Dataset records
/---
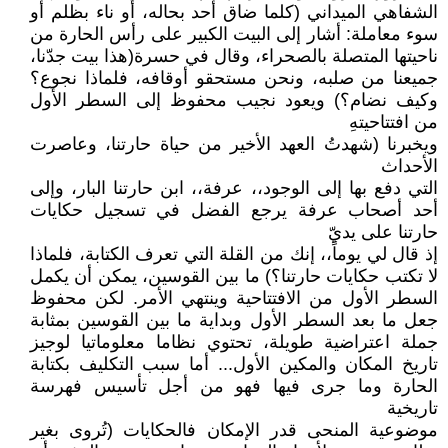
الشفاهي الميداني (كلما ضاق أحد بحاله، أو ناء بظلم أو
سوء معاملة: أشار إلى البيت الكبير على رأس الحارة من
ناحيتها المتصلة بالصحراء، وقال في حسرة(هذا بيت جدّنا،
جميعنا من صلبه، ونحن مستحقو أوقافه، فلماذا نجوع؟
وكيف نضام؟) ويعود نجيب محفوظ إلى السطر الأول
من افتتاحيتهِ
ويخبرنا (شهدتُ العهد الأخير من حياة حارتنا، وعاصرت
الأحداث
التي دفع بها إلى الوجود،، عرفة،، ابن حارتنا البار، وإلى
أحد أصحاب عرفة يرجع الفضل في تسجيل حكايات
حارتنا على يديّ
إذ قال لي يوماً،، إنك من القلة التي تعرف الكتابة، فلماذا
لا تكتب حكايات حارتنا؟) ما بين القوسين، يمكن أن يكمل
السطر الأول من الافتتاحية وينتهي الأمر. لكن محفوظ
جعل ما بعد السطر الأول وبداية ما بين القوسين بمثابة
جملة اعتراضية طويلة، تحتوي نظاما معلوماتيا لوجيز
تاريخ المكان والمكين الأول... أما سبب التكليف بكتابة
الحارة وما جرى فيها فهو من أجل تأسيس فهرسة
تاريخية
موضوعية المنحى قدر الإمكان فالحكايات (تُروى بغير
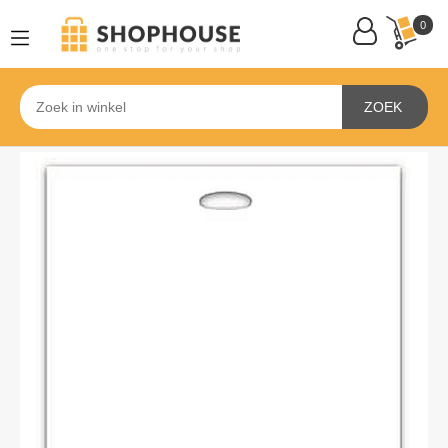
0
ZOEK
\---
/---
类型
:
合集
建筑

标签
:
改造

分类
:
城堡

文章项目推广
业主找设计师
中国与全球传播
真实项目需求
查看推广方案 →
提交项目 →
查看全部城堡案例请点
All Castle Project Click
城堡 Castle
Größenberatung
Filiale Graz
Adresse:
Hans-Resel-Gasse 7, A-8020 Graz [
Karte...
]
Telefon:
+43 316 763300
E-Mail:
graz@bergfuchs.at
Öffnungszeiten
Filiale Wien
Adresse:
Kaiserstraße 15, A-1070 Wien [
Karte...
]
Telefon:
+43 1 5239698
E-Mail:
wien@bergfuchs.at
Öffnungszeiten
\---
Activity: Filter the entries above and copy only the lines that hold "محفوظ".

Reply to the task:
وكيف نضام؟) ويعود نجيب محفوظ إلى السطر الأول
السطر الأول من الافتتاحية وينتهي الأمر. لكن محفوظ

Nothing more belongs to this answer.